Saved entries:
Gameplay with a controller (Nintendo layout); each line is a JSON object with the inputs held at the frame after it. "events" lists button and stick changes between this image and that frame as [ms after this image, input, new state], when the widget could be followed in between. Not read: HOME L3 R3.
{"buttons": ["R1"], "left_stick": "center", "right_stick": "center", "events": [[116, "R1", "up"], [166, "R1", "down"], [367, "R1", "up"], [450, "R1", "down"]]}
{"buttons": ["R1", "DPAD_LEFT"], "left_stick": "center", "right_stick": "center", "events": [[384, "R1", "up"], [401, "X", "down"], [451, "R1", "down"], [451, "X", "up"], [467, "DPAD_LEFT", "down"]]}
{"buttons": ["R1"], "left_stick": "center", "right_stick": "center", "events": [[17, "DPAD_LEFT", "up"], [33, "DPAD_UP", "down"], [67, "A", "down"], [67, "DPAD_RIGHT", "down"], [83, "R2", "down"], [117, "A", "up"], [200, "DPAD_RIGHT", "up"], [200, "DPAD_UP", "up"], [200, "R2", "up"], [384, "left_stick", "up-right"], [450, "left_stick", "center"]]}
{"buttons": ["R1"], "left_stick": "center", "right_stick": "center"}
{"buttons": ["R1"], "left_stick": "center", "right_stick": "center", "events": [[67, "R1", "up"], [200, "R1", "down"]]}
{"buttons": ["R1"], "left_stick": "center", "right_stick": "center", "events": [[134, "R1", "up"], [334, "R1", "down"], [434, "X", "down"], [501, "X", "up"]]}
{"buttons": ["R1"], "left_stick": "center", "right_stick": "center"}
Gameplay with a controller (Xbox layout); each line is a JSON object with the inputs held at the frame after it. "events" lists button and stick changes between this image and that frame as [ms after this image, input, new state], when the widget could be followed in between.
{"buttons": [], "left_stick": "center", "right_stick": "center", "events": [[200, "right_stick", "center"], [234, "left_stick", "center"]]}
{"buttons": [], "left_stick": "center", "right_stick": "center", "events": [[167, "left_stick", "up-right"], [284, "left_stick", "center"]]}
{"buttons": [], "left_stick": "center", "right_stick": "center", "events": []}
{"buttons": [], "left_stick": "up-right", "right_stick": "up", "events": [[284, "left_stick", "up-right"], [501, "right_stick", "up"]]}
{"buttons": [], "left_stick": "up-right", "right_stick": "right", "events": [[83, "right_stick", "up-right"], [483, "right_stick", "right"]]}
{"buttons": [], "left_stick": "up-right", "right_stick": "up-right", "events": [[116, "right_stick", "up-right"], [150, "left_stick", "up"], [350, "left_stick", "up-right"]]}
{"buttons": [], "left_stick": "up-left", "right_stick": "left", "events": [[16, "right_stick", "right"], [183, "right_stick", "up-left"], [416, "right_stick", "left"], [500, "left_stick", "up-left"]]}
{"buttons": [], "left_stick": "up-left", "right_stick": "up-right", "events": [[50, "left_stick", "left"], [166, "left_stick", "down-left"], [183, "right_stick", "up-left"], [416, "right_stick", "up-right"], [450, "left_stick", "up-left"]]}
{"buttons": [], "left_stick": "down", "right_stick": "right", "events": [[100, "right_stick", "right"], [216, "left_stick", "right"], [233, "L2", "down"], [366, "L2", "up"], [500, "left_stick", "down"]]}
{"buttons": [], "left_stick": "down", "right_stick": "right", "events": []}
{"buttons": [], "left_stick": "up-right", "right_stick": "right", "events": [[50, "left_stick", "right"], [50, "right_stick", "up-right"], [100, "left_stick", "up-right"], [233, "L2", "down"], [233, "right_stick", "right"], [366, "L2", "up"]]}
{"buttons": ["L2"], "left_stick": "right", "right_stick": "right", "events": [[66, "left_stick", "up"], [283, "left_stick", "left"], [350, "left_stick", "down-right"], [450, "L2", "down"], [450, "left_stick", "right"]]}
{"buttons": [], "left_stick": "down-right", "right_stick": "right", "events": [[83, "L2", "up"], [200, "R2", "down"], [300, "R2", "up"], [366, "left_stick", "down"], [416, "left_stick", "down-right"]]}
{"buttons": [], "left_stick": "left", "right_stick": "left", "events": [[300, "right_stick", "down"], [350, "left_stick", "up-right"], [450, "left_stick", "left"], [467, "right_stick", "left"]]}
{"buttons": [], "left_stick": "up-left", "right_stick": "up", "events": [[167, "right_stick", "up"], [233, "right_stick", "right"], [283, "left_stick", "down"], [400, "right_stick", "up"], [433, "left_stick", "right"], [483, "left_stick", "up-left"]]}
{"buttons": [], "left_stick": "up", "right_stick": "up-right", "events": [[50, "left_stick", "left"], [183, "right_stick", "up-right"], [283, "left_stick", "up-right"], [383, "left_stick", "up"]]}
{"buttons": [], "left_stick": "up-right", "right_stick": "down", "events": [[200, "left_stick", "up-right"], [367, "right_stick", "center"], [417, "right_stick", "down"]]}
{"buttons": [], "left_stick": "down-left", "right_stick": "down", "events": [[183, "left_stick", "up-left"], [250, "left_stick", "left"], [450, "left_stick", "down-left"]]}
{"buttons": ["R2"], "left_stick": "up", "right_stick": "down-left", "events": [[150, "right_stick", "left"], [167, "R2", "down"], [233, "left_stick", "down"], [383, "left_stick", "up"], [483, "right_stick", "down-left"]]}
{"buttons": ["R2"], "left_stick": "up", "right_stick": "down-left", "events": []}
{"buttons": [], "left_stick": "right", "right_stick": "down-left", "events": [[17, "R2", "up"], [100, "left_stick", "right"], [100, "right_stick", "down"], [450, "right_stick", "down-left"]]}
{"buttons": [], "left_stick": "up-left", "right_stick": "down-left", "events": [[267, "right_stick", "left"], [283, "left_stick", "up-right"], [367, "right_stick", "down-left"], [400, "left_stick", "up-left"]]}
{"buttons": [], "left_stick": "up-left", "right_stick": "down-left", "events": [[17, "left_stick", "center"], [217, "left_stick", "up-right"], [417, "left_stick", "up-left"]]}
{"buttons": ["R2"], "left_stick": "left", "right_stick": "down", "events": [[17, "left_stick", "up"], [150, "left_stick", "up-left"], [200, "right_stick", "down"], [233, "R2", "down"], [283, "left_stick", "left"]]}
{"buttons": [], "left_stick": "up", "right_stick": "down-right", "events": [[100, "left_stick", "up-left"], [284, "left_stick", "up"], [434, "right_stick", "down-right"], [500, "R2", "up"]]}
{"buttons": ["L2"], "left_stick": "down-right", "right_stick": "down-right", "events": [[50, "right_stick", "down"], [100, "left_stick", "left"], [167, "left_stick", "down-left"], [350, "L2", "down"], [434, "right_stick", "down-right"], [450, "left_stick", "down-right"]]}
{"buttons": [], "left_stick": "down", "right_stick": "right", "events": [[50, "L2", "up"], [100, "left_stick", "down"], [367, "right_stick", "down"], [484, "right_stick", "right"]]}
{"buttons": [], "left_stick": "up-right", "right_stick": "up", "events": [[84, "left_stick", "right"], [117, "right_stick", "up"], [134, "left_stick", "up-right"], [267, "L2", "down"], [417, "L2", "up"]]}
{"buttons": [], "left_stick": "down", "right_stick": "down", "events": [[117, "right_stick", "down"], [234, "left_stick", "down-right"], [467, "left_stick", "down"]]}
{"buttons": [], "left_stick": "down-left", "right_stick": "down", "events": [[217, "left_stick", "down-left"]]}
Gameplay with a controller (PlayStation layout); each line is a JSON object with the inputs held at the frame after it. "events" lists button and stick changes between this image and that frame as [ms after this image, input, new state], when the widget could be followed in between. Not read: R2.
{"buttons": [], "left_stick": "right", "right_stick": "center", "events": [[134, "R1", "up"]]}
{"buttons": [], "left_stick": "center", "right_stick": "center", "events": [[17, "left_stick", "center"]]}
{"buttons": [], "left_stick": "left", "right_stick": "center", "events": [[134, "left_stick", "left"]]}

* Work request
Starting with the first entry and ending with the last, give all of them again unchanged.

* Result for this exercise
Gameplay with a controller (Nintendo layout); each line is a JSON object with the inputs held at the frame after it. "events" lists button and stick changes between this image and that frame as [ms after this image, input, new state], when the widget could be followed in between. Not read: HOME L3 R3.
{"buttons": ["R1"], "left_stick": "center", "right_stick": "center", "events": [[116, "R1", "up"], [166, "R1", "down"], [367, "R1", "up"], [450, "R1", "down"]]}
{"buttons": ["R1", "DPAD_LEFT"], "left_stick": "center", "right_stick": "center", "events": [[384, "R1", "up"], [401, "X", "down"], [451, "R1", "down"], [451, "X", "up"], [467, "DPAD_LEFT", "down"]]}
{"buttons": ["R1"], "left_stick": "center", "right_stick": "center", "events": [[17, "DPAD_LEFT", "up"], [33, "DPAD_UP", "down"], [67, "A", "down"], [67, "DPAD_RIGHT", "down"], [83, "R2", "down"], [117, "A", "up"], [200, "DPAD_RIGHT", "up"], [200, "DPAD_UP", "up"], [200, "R2", "up"], [384, "left_stick", "up-right"], [450, "left_stick", "center"]]}
{"buttons": ["R1"], "left_stick": "center", "right_stick": "center"}
{"buttons": ["R1"], "left_stick": "center", "right_stick": "center", "events": [[67, "R1", "up"], [200, "R1", "down"]]}
{"buttons": ["R1"], "left_stick": "center", "right_stick": "center", "events": [[134, "R1", "up"], [334, "R1", "down"], [434, "X", "down"], [501, "X", "up"]]}
{"buttons": ["R1"], "left_stick": "center", "right_stick": "center"}
Gameplay with a controller (Xbox layout); each line is a JSON object with the inputs held at the frame after it. "events" lists button and stick changes between this image and that frame as [ms after this image, input, new state], when the widget could be followed in between.
{"buttons": [], "left_stick": "center", "right_stick": "center", "events": [[200, "right_stick", "center"], [234, "left_stick", "center"]]}
{"buttons": [], "left_stick": "center", "right_stick": "center", "events": [[167, "left_stick", "up-right"], [284, "left_stick", "center"]]}
{"buttons": [], "left_stick": "center", "right_stick": "center", "events": []}
{"buttons": [], "left_stick": "up-right", "right_stick": "up", "events": [[284, "left_stick", "up-right"], [501, "right_stick", "up"]]}
{"buttons": [], "left_stick": "up-right", "right_stick": "right", "events": [[83, "right_stick", "up-right"], [483, "right_stick", "right"]]}
{"buttons": [], "left_stick": "up-right", "right_stick": "up-right", "events": [[116, "right_stick", "up-right"], [150, "left_stick", "up"], [350, "left_stick", "up-right"]]}
{"buttons": [], "left_stick": "up-left", "right_stick": "left", "events": [[16, "right_stick", "right"], [183, "right_stick", "up-left"], [416, "right_stick", "left"], [500, "left_stick", "up-left"]]}
{"buttons": [], "left_stick": "up-left", "right_stick": "up-right", "events": [[50, "left_stick", "left"], [166, "left_stick", "down-left"], [183, "right_stick", "up-left"], [416, "right_stick", "up-right"], [450, "left_stick", "up-left"]]}
{"buttons": [], "left_stick": "down", "right_stick": "right", "events": [[100, "right_stick", "right"], [216, "left_stick", "right"], [233, "L2", "down"], [366, "L2", "up"], [500, "left_stick", "down"]]}
{"buttons": [], "left_stick": "down", "right_stick": "right", "events": []}
{"buttons": [], "left_stick": "up-right", "right_stick": "right", "events": [[50, "left_stick", "right"], [50, "right_stick", "up-right"], [100, "left_stick", "up-right"], [233, "L2", "down"], [233, "right_stick", "right"], [366, "L2", "up"]]}
{"buttons": ["L2"], "left_stick": "right", "right_stick": "right", "events": [[66, "left_stick", "up"], [283, "left_stick", "left"], [350, "left_stick", "down-right"], [450, "L2", "down"], [450, "left_stick", "right"]]}
{"buttons": [], "left_stick": "down-right", "right_stick": "right", "events": [[83, "L2", "up"], [200, "R2", "down"], [300, "R2", "up"], [366, "left_stick", "down"], [416, "left_stick", "down-right"]]}
{"buttons": [], "left_stick": "left", "right_stick": "left", "events": [[300, "right_stick", "down"], [350, "left_stick", "up-right"], [450, "left_stick", "left"], [467, "right_stick", "left"]]}
{"buttons": [], "left_stick": "up-left", "right_stick": "up", "events": [[167, "right_stick", "up"], [233, "right_stick", "right"], [283, "left_stick", "down"], [400, "right_stick", "up"], [433, "left_stick", "right"], [483, "left_stick", "up-left"]]}
{"buttons": [], "left_stick": "up", "right_stick": "up-right", "events": [[50, "left_stick", "left"], [183, "right_stick", "up-right"], [283, "left_stick", "up-right"], [383, "left_stick", "up"]]}
{"buttons": [], "left_stick": "up-right", "right_stick": "down", "events": [[200, "left_stick", "up-right"], [367, "right_stick", "center"], [417, "right_stick", "down"]]}
{"buttons": [], "left_stick": "down-left", "right_stick": "down", "events": [[183, "left_stick", "up-left"], [250, "left_stick", "left"], [450, "left_stick", "down-left"]]}
{"buttons": ["R2"], "left_stick": "up", "right_stick": "down-left", "events": [[150, "right_stick", "left"], [167, "R2", "down"], [233, "left_stick", "down"], [383, "left_stick", "up"], [483, "right_stick", "down-left"]]}
{"buttons": ["R2"], "left_stick": "up", "right_stick": "down-left", "events": []}
{"buttons": [], "left_stick": "right", "right_stick": "down-left", "events": [[17, "R2", "up"], [100, "left_stick", "right"], [100, "right_stick", "down"], [450, "right_stick", "down-left"]]}
{"buttons": [], "left_stick": "up-left", "right_stick": "down-left", "events": [[267, "right_stick", "left"], [283, "left_stick", "up-right"], [367, "right_stick", "down-left"], [400, "left_stick", "up-left"]]}
{"buttons": [], "left_stick": "up-left", "right_stick": "down-left", "events": [[17, "left_stick", "center"], [217, "left_stick", "up-right"], [417, "left_stick", "up-left"]]}
{"buttons": ["R2"], "left_stick": "left", "right_stick": "down", "events": [[17, "left_stick", "up"], [150, "left_stick", "up-left"], [200, "right_stick", "down"], [233, "R2", "down"], [283, "left_stick", "left"]]}
{"buttons": [], "left_stick": "up", "right_stick": "down-right", "events": [[100, "left_stick", "up-left"], [284, "left_stick", "up"], [434, "right_stick", "down-right"], [500, "R2", "up"]]}
{"buttons": ["L2"], "left_stick": "down-right", "right_stick": "down-right", "events": [[50, "right_stick", "down"], [100, "left_stick", "left"], [167, "left_stick", "down-left"], [350, "L2", "down"], [434, "right_stick", "down-right"], [450, "left_stick", "down-right"]]}
{"buttons": [], "left_stick": "down", "right_stick": "right", "events": [[50, "L2", "up"], [100, "left_stick", "down"], [367, "right_stick", "down"], [484, "right_stick", "right"]]}
{"buttons": [], "left_stick": "up-right", "right_stick": "up", "events": [[84, "left_stick", "right"], [117, "right_stick", "up"], [134, "left_stick", "up-right"], [267, "L2", "down"], [417, "L2", "up"]]}
{"buttons": [], "left_stick": "down", "right_stick": "down", "events": [[117, "right_stick", "down"], [234, "left_stick", "down-right"], [467, "left_stick", "down"]]}
{"buttons": [], "left_stick": "down-left", "right_stick": "down", "events": [[217, "left_stick", "down-left"]]}
Gameplay with a controller (PlayStation layout); each line is a JSON object with the inputs held at the frame after it. "events" lists button and stick changes between this image and that frame as [ms after this image, input, new state], when the widget could be followed in between. Not read: R2.
{"buttons": [], "left_stick": "right", "right_stick": "center", "events": [[134, "R1", "up"]]}
{"buttons": [], "left_stick": "center", "right_stick": "center", "events": [[17, "left_stick", "center"]]}
{"buttons": [], "left_stick": "left", "right_stick": "center", "events": [[134, "left_stick", "left"]]}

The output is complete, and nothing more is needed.